Lekarka, pracując w publicznej placówce ochrony zdrowia, przez kilkanaście lat przyjmowała łapówki za swoją pracę.
Śledztwo dotyczące lekarki i zbieranie przeciwko niej dowodów trwało kilka miesięcy. Jak poinformował Polskie Radio dla Ciebie Rafał Jeżak z mazowieckiej policji, funkcjonariusze policji przesłuchali w tej sprawie ponad 100 osób.
Okazało się, że lekarka, pracując w publicznej placówce ochrony zdrowia, przyjmowała pacjentów w różnym wieku, głównie osoby starsze. Ustalono ponad 100 osób, które za wykonane badania, wydawane zaświadczenia czy recepty, wręczały tej pracownicy niewielkie kwoty od 20 do 100 zł, ale również żywność jak miód i jajka
- wyjaśniał policjant.
Śledztwo, zakończyło się skierowaniem aktu oskarżenia do sądu wraz z wnioskiem o dobrowolne poddanie się karze, bez przeprowadzenia rozprawy. Kara zostanie wymierzona po uzgodnieniu z prokuratorem.
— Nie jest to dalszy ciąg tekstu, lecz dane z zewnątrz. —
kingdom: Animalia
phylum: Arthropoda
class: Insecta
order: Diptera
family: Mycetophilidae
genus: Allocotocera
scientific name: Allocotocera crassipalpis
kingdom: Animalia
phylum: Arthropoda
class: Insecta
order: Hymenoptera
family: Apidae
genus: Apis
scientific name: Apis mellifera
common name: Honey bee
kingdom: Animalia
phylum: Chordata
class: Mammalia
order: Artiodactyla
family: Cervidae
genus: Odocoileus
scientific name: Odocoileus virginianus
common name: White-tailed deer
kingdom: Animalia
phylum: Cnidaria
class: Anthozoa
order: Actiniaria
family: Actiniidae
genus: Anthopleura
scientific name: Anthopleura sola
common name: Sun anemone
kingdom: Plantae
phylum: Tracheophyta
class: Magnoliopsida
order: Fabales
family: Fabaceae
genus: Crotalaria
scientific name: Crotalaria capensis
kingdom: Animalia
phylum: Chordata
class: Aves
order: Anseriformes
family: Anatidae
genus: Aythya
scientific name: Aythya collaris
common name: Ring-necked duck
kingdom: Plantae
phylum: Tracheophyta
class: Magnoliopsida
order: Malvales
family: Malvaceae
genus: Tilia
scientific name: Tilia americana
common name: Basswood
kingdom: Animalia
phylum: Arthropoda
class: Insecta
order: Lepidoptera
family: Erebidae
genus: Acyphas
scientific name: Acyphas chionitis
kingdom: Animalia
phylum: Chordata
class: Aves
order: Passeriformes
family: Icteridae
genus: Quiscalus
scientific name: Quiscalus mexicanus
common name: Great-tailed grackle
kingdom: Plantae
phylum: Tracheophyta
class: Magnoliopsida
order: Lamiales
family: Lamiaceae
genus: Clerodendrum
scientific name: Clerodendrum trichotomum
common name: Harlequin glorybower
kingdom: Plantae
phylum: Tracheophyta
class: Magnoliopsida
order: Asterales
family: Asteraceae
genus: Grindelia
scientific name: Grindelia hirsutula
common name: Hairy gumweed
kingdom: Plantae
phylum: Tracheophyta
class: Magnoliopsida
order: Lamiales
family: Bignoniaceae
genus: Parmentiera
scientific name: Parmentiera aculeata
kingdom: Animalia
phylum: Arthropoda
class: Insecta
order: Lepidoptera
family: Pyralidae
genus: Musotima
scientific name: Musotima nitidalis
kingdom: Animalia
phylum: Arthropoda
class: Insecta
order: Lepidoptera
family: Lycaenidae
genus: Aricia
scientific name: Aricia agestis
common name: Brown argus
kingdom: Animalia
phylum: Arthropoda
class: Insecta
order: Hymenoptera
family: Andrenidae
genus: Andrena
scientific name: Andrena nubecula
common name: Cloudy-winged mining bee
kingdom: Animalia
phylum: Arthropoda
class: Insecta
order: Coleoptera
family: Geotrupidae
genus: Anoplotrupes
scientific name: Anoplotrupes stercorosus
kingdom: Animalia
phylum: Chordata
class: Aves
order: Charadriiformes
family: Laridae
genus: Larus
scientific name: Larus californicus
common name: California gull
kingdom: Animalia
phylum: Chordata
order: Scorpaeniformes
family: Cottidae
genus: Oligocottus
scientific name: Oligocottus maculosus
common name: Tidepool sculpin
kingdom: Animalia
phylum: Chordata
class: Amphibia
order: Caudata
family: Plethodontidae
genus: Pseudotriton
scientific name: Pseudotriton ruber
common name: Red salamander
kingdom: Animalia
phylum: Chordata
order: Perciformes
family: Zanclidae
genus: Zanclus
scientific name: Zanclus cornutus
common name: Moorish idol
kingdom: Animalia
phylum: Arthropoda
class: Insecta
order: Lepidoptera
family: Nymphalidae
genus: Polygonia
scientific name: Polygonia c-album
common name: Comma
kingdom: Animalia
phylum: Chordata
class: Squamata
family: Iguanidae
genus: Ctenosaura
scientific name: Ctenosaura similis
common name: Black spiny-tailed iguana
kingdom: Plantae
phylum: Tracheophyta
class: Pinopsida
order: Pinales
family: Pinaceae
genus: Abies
Jak tłumaczą prawnicy, w polskim prawie w ogóle nie ma pojęcia "łapówka". Zamiast tego funkcjonuje pojęcie jak "materia prawna". Mówi ona o tym, że lekarzowi nie wolno przyjąć korzyści majątkowej lub osobistej ani nawet obietnicy takiej korzyści, a pacjentowi składać podobnych ofert. - I jedno, i drugie uznaje się za czyn nieakceptowalny prawnie na podstawie Kodeksu karnego (art. 228–229), prawa farmaceutycznego, kodeksu etyki lekarskiej. Nie zostało powiedziane wprost, że prezent za 50 zł jest dozwolony, a za 150 zł już nie. Konkretna kwota w kontekście działań łapówkarskich pojawia się jedynie w prawie farmaceutycznym, gdzie suma powyżej 100 zł została określona jako znaczna korzyść majątkowa - wyjaśnia Onetowi mecenas Dagmara Fabiszak z Kancelarii Ostrowski i Wspólnicy.
69 proc. badanych Polaków nie spotkało się z sytuacją, że lekarz oczekiwał od nich łapówki. Jednocześnie 54 proc. respondentów zna minimum jedną osobę, która dała kopertę z pieniędzmi medykowi - wynika z badania przeprowadzonego dla Wirtualnej Polski na platformie Ariadna w styczniu 2020 roku.